Bild: Ilse Bing, „Self-Portrait with Leica“, 1931. Collection Michael Matti…
Die Kuratorin Andrea Nelson hat sich geärgert, als sie [1][die
Netflix-Serie „The Crown“] gesehen hat. Ausschließlich männliche Fotograf…
nehmen darin die königliche Familie auf. Die Macher der Serie haben eine
historische Chance verpasst, findet Nelson. Schließlich gab es auch eine
Frau, die jahrelang im Dienste der königlichen Familie Fotos gemacht hat:
Dorothy Wilding. Von ihr stammt auch das berühmte Porträt der frisch
gekrönten Queen Elizabeth im Jahr 1952, die Vorlage für die Abbildung der
Königin auf Münzen, Geldscheinen und Briefmarken.

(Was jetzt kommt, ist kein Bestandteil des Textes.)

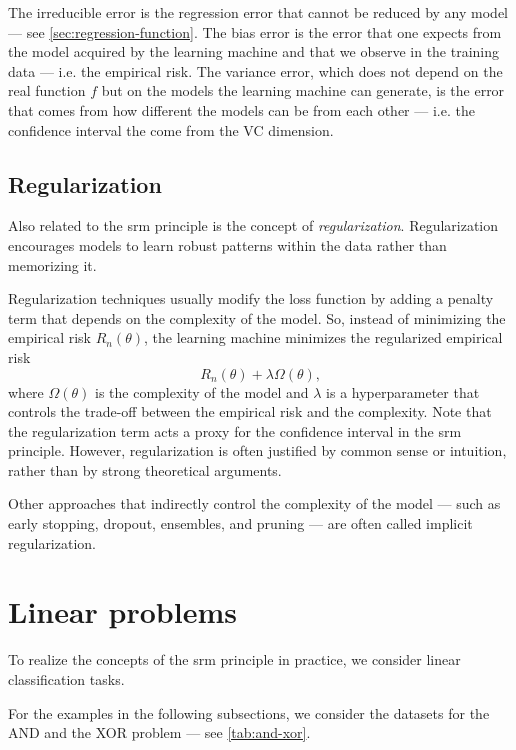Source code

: The irreducible error is the regression error that cannot be reduced by any model --- see
\cref{sec:regression-function}.  The bias error is the error that one expects from the
model acquired by the learning machine and that we observe in the training data --- i.e.
the empirical risk.  The variance error, which does not depend on the real function $f$
but on the models the learning machine can generate, is the error that comes from how
different the models can be from each other --- i.e. the confidence interval the come from
the VC dimension.

\subsection{Regularization}

Also related to the \gls{srm} principle is the concept of \emph{regularization}.
Regularization encourages models to learn robust patterns within the data rather than
memorizing it.

Regularization techniques usually modify the loss function by adding a penalty term that
depends on the complexity of the model.  So, instead of minimizing the empirical risk
$R_n(\theta)$, the learning machine minimizes the regularized empirical risk
\[
  R_n(\theta) + \lambda \Omega(\theta)\text{,}
\]
where $\Omega(\theta)$ is the complexity of the model and $\lambda$ is a hyperparameter
that controls the trade-off between the empirical risk and the complexity.
Note that the regularization term acts a proxy for the confidence interval in the
\gls{srm} principle.  However, regularization is often justified by common sense or
intuition, rather than by strong theoretical arguments.

Other approaches that indirectly control the complexity of the model --- such as early
stopping, dropout, ensembles, and pruning --- are often called implicit regularization.

\section{Linear problems}

To realize the concepts of the \gls{srm} principle in practice, we consider linear
classification tasks.

For the examples in the following subsections, we consider the datasets for the AND
and the XOR problem --- see \cref{tab:and-xor}.

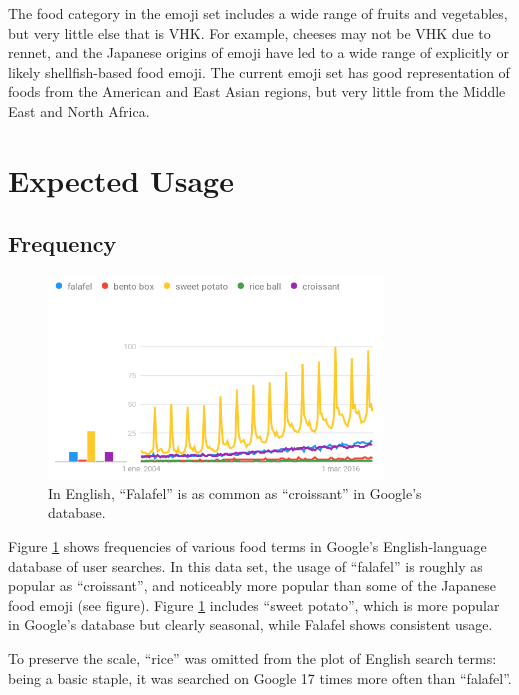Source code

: \documentclass[a4paper,10pt]{article}
\begin{document}
The food category in the emoji set includes a wide range of fruits and vegetables, but
very little else that is VHK. For example, cheeses may not be VHK due to rennet, and the
Japanese origins of emoji have led to a wide range of explicitly or likely
shellfish-based food emoji. The current emoji set has good representation of foods
from the American and East Asian regions, but very little from the Middle East and
North Africa.

\section{Expected Usage}

\subsection{Frequency}

\begin{figure}
\begin{center}
\includegraphics[width=3.5in]{trends.png}
\end{center}
\caption{In English, ``Falafel'' is as common as ``croissant'' in Google's database.}
\label{engplot}
\end{figure}


Figure \ref{engplot} shows frequencies of various food terms in Google's English-language
database of user searches.  In this data set, the usage of ``falafel'' is roughly as popular as
``croissant'', and noticeably more popular than some of the Japanese food emoji
(see figure).  Figure \ref{engplot} includes ``sweet potato'', which is more popular
in Google's database but clearly seasonal, while Falafel shows consistent usage.

To preserve the scale, ``rice'' was omitted from the plot of English search terms:
being a basic staple, it was searched on Google 17 times more often than ``falafel''.
\end{document}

Was „The Crown“ verpasst hat, holt nun eine Ausstellung des
[2][Metropolitan Museum in New York] mit lautem Paukenschlag nach: „The New
Woman Behind the Camera“ richtet den Fokus auf Frauen, die in den Jahren
1920 bis 1950 die Kamera für sich entdeckten – und deren Bilder häufig
keinen Eingang in den Kanon der Fotografie gefunden haben. Zu sehen sind
185 Fotografien von 120 Fotografinnen aus über zwanzig Ländern. Jedes Foto
für sich ist ein kleines Meisterwerk. Und die Unbekanntheit vieler dieser
Fotografinnen schlicht und einfach ein Skandal.
Andrea Nelson hat die Ausstellung kuratiert. Sie ist die assoziierte
Kuratorin in der Fotografieabteilung der National Gallery of Art in
Washington (NGA), wo die Ausstellung ursprünglich im Jahr 2020 eröffnen
sollte. Doch dann kam Corona. Nun ist die Ausstellung zuerst im Met in New
York zu sehen, bevor sie im Oktober nach Washington weiterzieht.
Ein neuer Frauentypus
Es waren die Fotos der Zwischenkriegszeitfotografin Ilse Bing, die Nelson
auf die Idee zu der Ausstellung brachten. Bing stehe exemplarisch für einen
neuen Frauentypus, schreibt Nelson in dem Katalog zur Ausstellung. Die
sogenannte „New Woman“: die gebildete, selbstbewusste und unabhängige Frau,
die keinem konventionellen Rollenmuster mehr folgt. Entstanden sei das
Phänomen im 19. Jahrhundert. Anfang der zwanziger Jahre verbreitete es sich
in der ganzen Welt. In der gleichen Zeit, in der auch die Fotografie einen
immer bedeutenderen gesellschaftlichen Stellenwert einnahm.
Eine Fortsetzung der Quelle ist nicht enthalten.